Introducing Postman, a visual client for testing a REST API

Postman is a great UI client that allows Windows, Mac OS X, and Linux users to make HTTP API requests. You can download it from here: https://www.getpostman.com/product/api-client. Instead of making an API request with curl, let us use the Postman tool. We will pick the simpleAuth example from the previous section. See the following steps:

  1. Post-installation, open the Postman tool, then try a www.example.org URL in the Enter request URL input text. You can select the type of request from the dropdown (GET, POST, and so on). For each request, you can configure many settings such as Headers, POST body, and other details as a menu under URL. Play with the options and get comfortable with them.
Please go through the Postman documentation for more details. It comes with various options for replaying API queries. Take some time to explore the features at https://learning.postman.com/getting-started/

Take a look at the following screenshot:

The Builder is the top-level menu item, where we can add/edit requests. The preceding screenshot shows the empty builder, where we try to make requests.

  1. Next, run the main.go file in the preceding simpleAuth project and try to call the /healthcheck API. Click on the Send button. You will see that the response is 403 Forbidden, as shown in the following screenshot:

This is because we are not logged in yet. Postman automatically saves the cookie once authentication is successful.
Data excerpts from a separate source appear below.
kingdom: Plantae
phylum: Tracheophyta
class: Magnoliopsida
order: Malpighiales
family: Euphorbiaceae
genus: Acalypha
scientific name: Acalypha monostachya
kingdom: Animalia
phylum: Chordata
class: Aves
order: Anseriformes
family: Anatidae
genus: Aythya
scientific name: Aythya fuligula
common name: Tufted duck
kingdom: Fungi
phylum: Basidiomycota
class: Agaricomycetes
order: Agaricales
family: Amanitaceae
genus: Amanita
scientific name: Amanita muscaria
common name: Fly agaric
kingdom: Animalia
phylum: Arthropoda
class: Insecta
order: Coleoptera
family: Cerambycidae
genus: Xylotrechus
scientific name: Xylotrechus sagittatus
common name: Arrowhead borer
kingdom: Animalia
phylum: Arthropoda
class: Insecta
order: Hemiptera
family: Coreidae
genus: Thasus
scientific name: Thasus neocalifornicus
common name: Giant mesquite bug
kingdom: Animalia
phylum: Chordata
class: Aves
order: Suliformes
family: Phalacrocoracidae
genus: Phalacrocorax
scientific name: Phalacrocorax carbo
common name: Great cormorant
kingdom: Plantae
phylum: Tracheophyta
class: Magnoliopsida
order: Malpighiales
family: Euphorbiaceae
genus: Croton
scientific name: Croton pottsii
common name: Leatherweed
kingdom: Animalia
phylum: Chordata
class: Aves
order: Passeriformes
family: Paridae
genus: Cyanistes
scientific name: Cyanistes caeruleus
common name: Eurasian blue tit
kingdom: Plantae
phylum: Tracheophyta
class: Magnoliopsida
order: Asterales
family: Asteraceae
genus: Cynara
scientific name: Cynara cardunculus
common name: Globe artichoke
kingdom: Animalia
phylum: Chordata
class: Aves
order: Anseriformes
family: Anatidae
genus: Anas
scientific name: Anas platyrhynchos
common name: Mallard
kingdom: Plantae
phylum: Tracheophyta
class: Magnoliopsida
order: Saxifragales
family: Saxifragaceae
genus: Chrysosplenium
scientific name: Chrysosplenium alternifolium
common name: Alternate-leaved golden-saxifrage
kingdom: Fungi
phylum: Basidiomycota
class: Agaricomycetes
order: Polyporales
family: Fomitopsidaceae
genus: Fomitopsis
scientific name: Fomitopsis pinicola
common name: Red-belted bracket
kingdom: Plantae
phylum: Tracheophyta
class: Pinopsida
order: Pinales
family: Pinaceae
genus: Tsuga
  1. Now, call the login API by changing the method type from GET to POST, and the URL to http://localhost:8000/login. We should pass the credentials as multipart/form-data. We should see the following:

  1. Hit the blue Send button. This makes a login request to our previously run server. It returns a message, saying Logged In successfully. We can inspect the cookies by clicking on the Cookies link, just following the Save button on the right-hand side.

It shows the list of cookies saved, and you will find a cookie called session.id there for the localhost site. The content will look like this:

session.id=MTU3NzI4NTk2NXxEdi1CQkFFQ180SUFBUkFCRUFBQUpmLUNBQUVHYzNSeWFXNW5EQThBRFdGMWRHaGxiblJwWTJGMFpXUUVZbTl2YkFJQ0FBRT18Be0S-fIy6T7U-hnASBnPxLU2gFJ0jnAdaKWI6X04GPo=; path=/; domain=localhost; Expires=Fri, 24 Jan 2020 14:59:25 GMT;
  1. Try to call the /healthcheck API again, which returns the system date and time as a response, like this:
2019-12-25 16:00:03.501678 +0100 CET m=+169.811215440

Let's say a client makes another GET request to the logout API, like this:

http://localhost:8000/logout

If this happens, the session will be invalidated, and access to the resource will be forbidden until another login request is done.

The admin and password credentials used in our examples are only for illustration purposes and should never be used in a production environment.

Always use randomly generated strong passwords!